Once you remove the duplicates from your primary data source, this table will no longer show the duplicates if it is a reference table. A reference table starts where the previous query ends.
Using Group By to Consolidate Duplicate Rows
When you want to aggregate rows instead of filtering them, use the Power BI Group By function to consolidate duplicate rows. From the Power Query editor, go to Home > Group By
The following screen will appear with a Basic and an Advanced mode. In our example below, we will tell Power BI to keep all of our columns as groups within our dataset.
Then we add an aggregation method to Sum our Sales Column.
Power BI will go through all of the rows in a dataset, and remove the duplicate rows while consolidating the values into a single row.
By using the Power BI Group By function, you can consolidate rows. Ultimately this will take duplicates out of your dataset, but also ensures that no data is lost in the process.
Creating a Check Tab in a Power BI Report to Prevent Duplication Errors
Creating a hidden check tab in a Power BI report is another way that you can identify and prevent duplication errors. It can be easier to use than building checks directly into Power Query and has additional benefits of being able to show multiple data checks on a single page of a reporting dashboard.
In the example below, we created a Matrix visualization that consists of Item ID and the Count of Item ID on our sales table.
This setup will show how many times a value appears in a dataset. We sorted our visual to show rows that have a value count from high to low. You could also setup a filter on the visual to only show counts > 1 to identify duplicates.

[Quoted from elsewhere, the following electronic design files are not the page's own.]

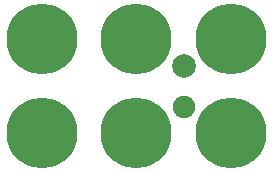
<source format=gtl>
%TF.GenerationSoftware,KiCad,Pcbnew,4.0.5-e0-6337~49~ubuntu16.04.1*%
%TF.CreationDate,2017-05-27T17:20:05-07:00*%
%TF.ProjectId,2x3-Screw-Terminal-3.5mm-Pitch,3278332D53637265772D5465726D696E,v1.1*%
%TF.FileFunction,Copper,L1,Top,Signal*%
%FSLAX46Y46*%
G04 Gerber Fmt 4.6, Leading zero omitted, Abs format (unit mm)*
G04 Created by KiCad (PCBNEW 4.0.5-e0-6337~49~ubuntu16.04.1) date Sat May 27 17:20:05 2017*
%MOMM*%
%LPD*%
G01*
G04 APERTURE LIST*
%ADD10C,0.350000*%
%ADD11C,2.000000*%
%ADD12C,1.900000*%
%ADD13C,6.000000*%
%ADD14C,0.350000*%
G04 APERTURE END LIST*
D10*
D11*
X33973000Y-26065600D03*
D12*
X33973000Y-29565600D03*
D13*
X21973000Y-31800800D03*
X21973000Y-23800800D03*
X37973000Y-23800800D03*
X37973000Y-31800800D03*
X29973000Y-23800800D03*
X29973000Y-31800800D03*
D14*
X33973000Y-26065600D03*
X33973000Y-29565600D03*
X21973000Y-31800800D03*
X21973000Y-23800800D03*
X37973000Y-23800800D03*
X37973000Y-31800800D03*
X29973000Y-23800800D03*
X29973000Y-31800800D03*
M02*

</source>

Note: Once you’ve added the duplicate row check visual in Power BI, you can right click on the tab and select Hide Page. This will make it visible to anybody that opens the .pbix file such as a Power BI developer and hides it from the end user.
Try adding multiple checks onto a tab to ensure that the data is clean. We commonly use this practice when building out financial statements and ensure that all accounts are mapped and that the trial balance will zero out once it’s being summed.

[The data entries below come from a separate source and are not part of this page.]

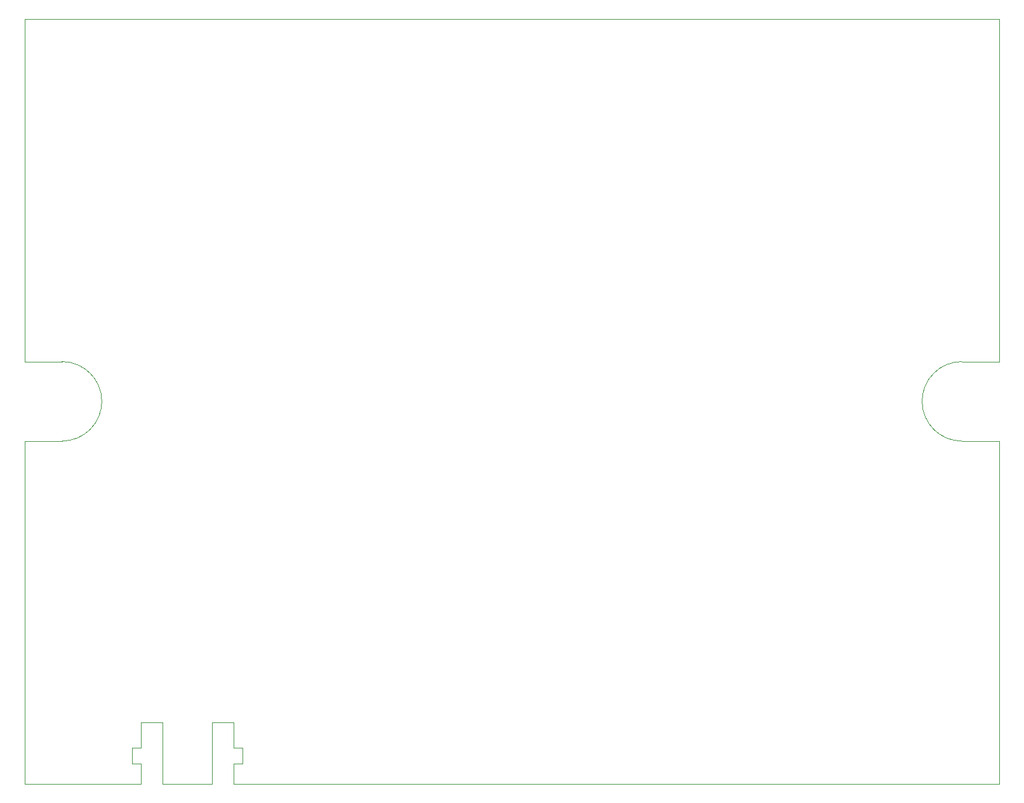
<source format=gm1>
%TF.GenerationSoftware,KiCad,Pcbnew,5.1.6*%
%TF.CreationDate,2020-08-11T14:57:00+02:00*%
%TF.ProjectId,CMM2-JLC,434d4d32-2d4a-44c4-932e-6b696361645f,C*%
%TF.SameCoordinates,Original*%
%TF.FileFunction,Profile,NP*%
%FSLAX46Y46*%
G04 Gerber Fmt 4.6, Leading zero omitted, Abs format (unit mm)*
G04 Created by KiCad (PCBNEW 5.1.6) date 2020-08-11 14:57:00*
%MOMM*%
%LPD*%
G01*
G04 APERTURE LIST*
%TA.AperFunction,Profile*%
%ADD10C,0.050000*%
%TD*%
G04 APERTURE END LIST*
D10*
X145000000Y-76300000D02*
X150000000Y-76300000D01*
X145000000Y-65700000D02*
X150000000Y-65700000D01*
X145000000Y-76300000D02*
G75*
G02*
X145000000Y-65700000I0J5300000D01*
G01*
X25000000Y-65700000D02*
G75*
G02*
X25000000Y-76300000I0J-5300000D01*
G01*
X38500000Y-122000000D02*
X38400000Y-122000000D01*
X45000000Y-122000000D02*
X38500000Y-122000000D01*
X150000000Y-65700000D02*
X150000000Y-20000000D01*
X47900000Y-122000000D02*
X150000000Y-122000000D01*
X35500000Y-122000000D02*
X20000000Y-122000000D01*
X35500000Y-119300000D02*
X35500000Y-122000000D01*
X34300000Y-119300000D02*
X35500000Y-119300000D01*
X34300000Y-117200000D02*
X34300000Y-119300000D01*
X35500000Y-117200000D02*
X34300000Y-117200000D01*
X35500000Y-113800000D02*
X35500000Y-117200000D01*
X35600000Y-113800000D02*
X35500000Y-113800000D01*
X38400000Y-113800000D02*
X35600000Y-113800000D01*
X38400000Y-122000000D02*
X38400000Y-113800000D01*
X45000000Y-114600000D02*
X45000000Y-122000000D01*
X45000000Y-113800000D02*
X45000000Y-114600000D01*
X45100000Y-113800000D02*
X45000000Y-113800000D01*
X47900000Y-113800000D02*
X45100000Y-113800000D01*
X47900000Y-117200000D02*
X47900000Y-113800000D01*
X49100000Y-117200000D02*
X47900000Y-117200000D01*
X49100000Y-119300000D02*
X49100000Y-117200000D01*
X47900000Y-119300000D02*
X49100000Y-119300000D01*
X47900000Y-122000000D02*
X47900000Y-119300000D01*
X150000000Y-76300000D02*
X150000000Y-122000000D01*
X20000000Y-76300000D02*
X20000000Y-122000000D01*
X20000000Y-20000000D02*
X20000000Y-65700000D01*
X25000000Y-76300000D02*
X20000000Y-76300000D01*
X25000000Y-65700000D02*
X20000000Y-65700000D01*
X21000000Y-20000000D02*
X20000000Y-20000000D01*
X150000000Y-20000000D02*
X21000000Y-20000000D01*
M02*

</source>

Preventing Duplication of Incoming Data
The best way to handle duplicate data in Power BI is to ensure that it isn’t duplicated in the first place. Everyone’s situation will vary, but here are some considerations to keep in mind.

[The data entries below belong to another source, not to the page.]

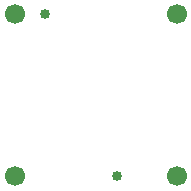
<source format=gbr>
%TF.GenerationSoftware,Altium Limited,Altium Designer,25.7.1 (20)*%
G04 Layer_Color=0*
%FSLAX45Y45*%
%MOMM*%
%TF.SameCoordinates,1AA72D45-9F13-4BD8-B423-63960E99F270*%
%TF.FilePolarity,Positive*%
%TF.FileFunction,NonPlated,1,6,NPTH,Drill*%
%TF.Part,Single*%
G01*
G75*
%TA.AperFunction,ComponentDrill*%
%ADD129C,1.69926*%
%ADD130C,0.84836*%
D129*
X4586021Y3158388D02*
D03*
Y4530903D02*
D03*
X5958637Y3158388D02*
D03*
Y4530903D02*
D03*
D130*
X4840072D02*
D03*
X5450586Y3158388D02*
D03*
%TF.MD5,f277defcecab65ceab162e766d7928e9*%
M02*

</source>
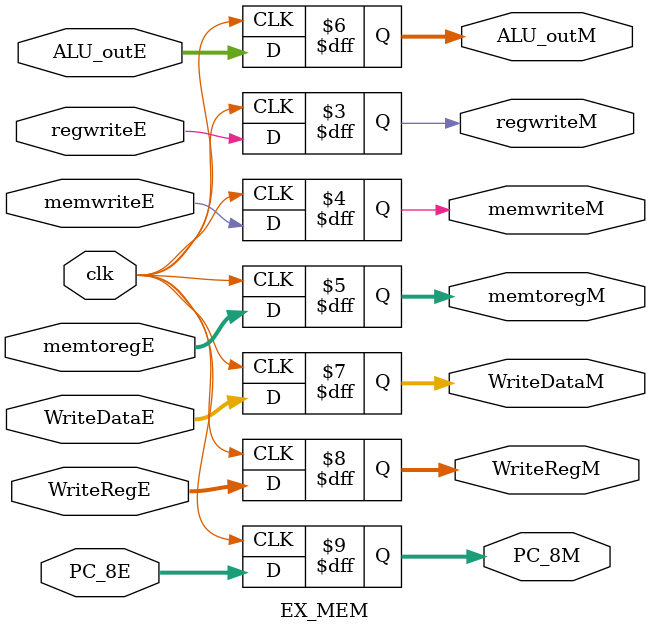
<source format=v>
`timescale 1ns / 1ps
module EX_MEM(clk,regwriteE,memtoregE,memwriteE,ALU_outE,WriteDataE,WriteRegE,
						regwriteM,memtoregM,memwriteM,ALU_outM,WriteDataM,WriteRegM,
						PC_8E,PC_8M
    );
	input clk;
	input regwriteE,memwriteE;
	input [1:0] memtoregE;
	output regwriteM,memwriteM;
	output [1:0] memtoregM;
	reg regwriteM,memwriteM;
	reg [1:0] memtoregM;
	input [31:0] ALU_outE;
	output [31:0] ALU_outM;
	reg [31:0] ALU_outM;
	input [31:0] WriteDataE;
	output [31:0] WriteDataM;
	reg [31:0] WriteDataM;
	input [4:0] WriteRegE;
	output [4:0] WriteRegM;
	reg [4:0] WriteRegM;
	
	input [31:0] PC_8E;
	output [31:0] PC_8M;
	reg [31:0] PC_8M;
	initial begin
		WriteRegM=5'b0;
	end
	
	always@(posedge clk)
	begin
		regwriteM<=regwriteE;
		memtoregM<=memtoregE;
		memwriteM<=memwriteE;
		ALU_outM<=ALU_outE;
		WriteDataM<=WriteDataE;
		WriteRegM<=WriteRegE;
		PC_8M<=PC_8E;
	end
endmodule

</source>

- Import Data Closes to the Source System – A common cause of duplicate data is using a dataset that has already been modified. An example is an Excel file that comes from a user who makes manual adjustments and calculations. Doing so increases the risk of importing bad information that was caused by user error. By importing data that is directly exported from a system you can mitigate these risks.
- Use Unique Keys – Applying unique keys to data helps in identifying and preventing duplicate entries. If a dataset requires a unique identifier, enforcing this constraint ensures that duplicates cannot be inserted in the source system. Many SQL table structures will have primary keys.
- Automate Duplicate Checks – Even if your dataset is clean at the time that a report is published, it does not mean that the incoming data won’t change over time. Setup a Report Checks tab or table to automatically e-mail you once a month or week with the data to ensure that new errors have not occurred.
By following these best practices you will be able to avoid duplicate data from entering into your Power BI data model or at the very least identify when incoming data changes so that it can be addressed quickly.
You can quickly identify duplicates in Power BI by using some of the sampling functions available within Power Query. Power BI will look at the metadata of each column and provide a graph of how often values occur within the dataset.
Removing duplicates in Power BI can be as simple as right clicking on a column name and choosing Remove Duplicates. Developers can also create separate reference tables in Power Query to see which records have been duplicated.
Outside of Power Query, users can also build out a Check tab and create a matrix visual that counts the number of times that a value appears. Sort of filter the count of row values, and either hide the tab or schedule it to automatically e-mail you to ensure that new errors do not occur over time.